Cabe destacar que, dentre os casos apresentados, a grande maioria possui as travestis como suas principais vítimas, seguidas pelas mulheres trans.

Neste percurso, contamos com a colaboração de um homem trans com quem realizamos uma entrevista piloto. Tal procedimento nos garantiu refletir o instrumento de pesquisa, expandir os horizontes de elaboração sobre o campo e os objetivos da investigação, além de aprofundar questões e posicionamentos necessários para a realização da mesma. Sua contribuição assentou os caminhos por onde seriam possíveis estabelecer o fio condutor da investigação. A entrevista piloto foi realizada em um café na região central do município. Consideramos válido destacar os pontos elaborados a partir deste momento que nos garantiram vislumbrar o campo de investigação, os sujeitos da pesquisa e os espaços a serem compreendidos. Neste sentido, apresentamos que:

 A identidade de gênero se apresenta como marcador da mudança de concepção de saúde: isso reflete e articula questões de saúde que, antes de conceber-se transgênero, não eram pensadas por ele;

 O pouco conhecimento das/os profissionais de saúde no tema das transgeneridades;

 A invalidação da cidadania dos homens trans até que os mesmos alcancem os critérios estabelecidos por normativas dos campos jurídico e biomédico;

 O pouco conhecimento sobre os efeitos do uso de hormônios e o impacto sobre questões de doença que podem acometer os homens trans, situação geradora de angústia.

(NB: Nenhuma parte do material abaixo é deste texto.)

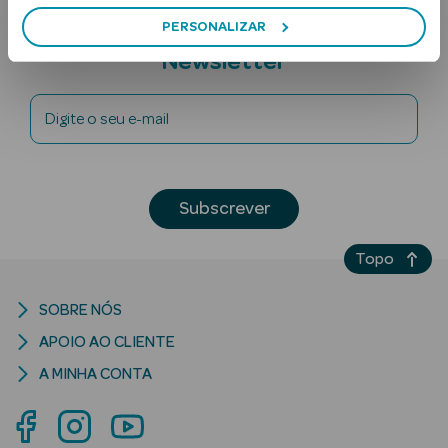
PERSONALIZAR
Subscreva a
Newsletter
Digite o seu e-mail
Ver Tudo
Subscrever
Solares
Corpo
Topo
Rosto
SOBRE NÓS
APOIO AO CLIENTE
Lábios
A MINHA CONTA
Solares Bebé e
Criança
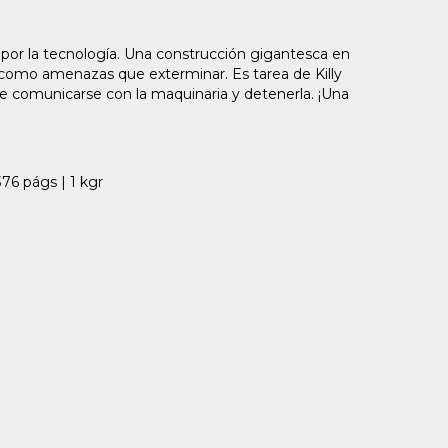
 por la tecnología. Una construcción gigantesca en
como amenazas que exterminar. Es tarea de Killy
e comunicarse con la maquinaria y detenerla. ¡Una
76 págs | 1 kgr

Consideramos, ainda, que este encontro nos fez refletir a importância de investigar os contextos que produzem resistência nos homens trans em buscar os serviços de saúde. Isto porque, em situações de maior vulnerabilidade, a possibilidade de sofrer violência verbal ou física, aumenta. Nosso colaborador chegou a enfatizar o risco de violência sexual.

Destacamos que o projeto de pesquisa foi avaliado e aprovado pelo Comitê de Ética em Pesquisa do Instituto de Saúde Coletiva da Universidade Federal da Bahia (CEP/ISC/UFBA) no dia 08 de junho de 2016 sob o número do parecer 1.658.899. Na Plataforma Brasil, está registrada no Certificado de Apresentação para Apreciação Ética (CAAE) de número 56574116.4.0000.5030. Neste sentido, ressaltamos que a pesquisa cumpriu com as recomendações da Resolução nº 466/2012, do Ministério da Saúde, que apresenta diretrizes e normas regulamentadoras para a realização de pesquisa com seres humanos e da Resolução nº 510/2016, do Conselho Nacional de Saúde, que versa sobre as normas aplicáveis às pesquisas

em Ciências Sociais e Humanas. Assim, os dados e informações pessoais dos protagonistas permanecem em anonimato e sigilo. Na apresentação dos participantes e de pessoas destacadas em suas falas, bem como de instituições, utilizamos nomes fictícios com vistas a preservar a real identidade dos entrevistados e das suas redes.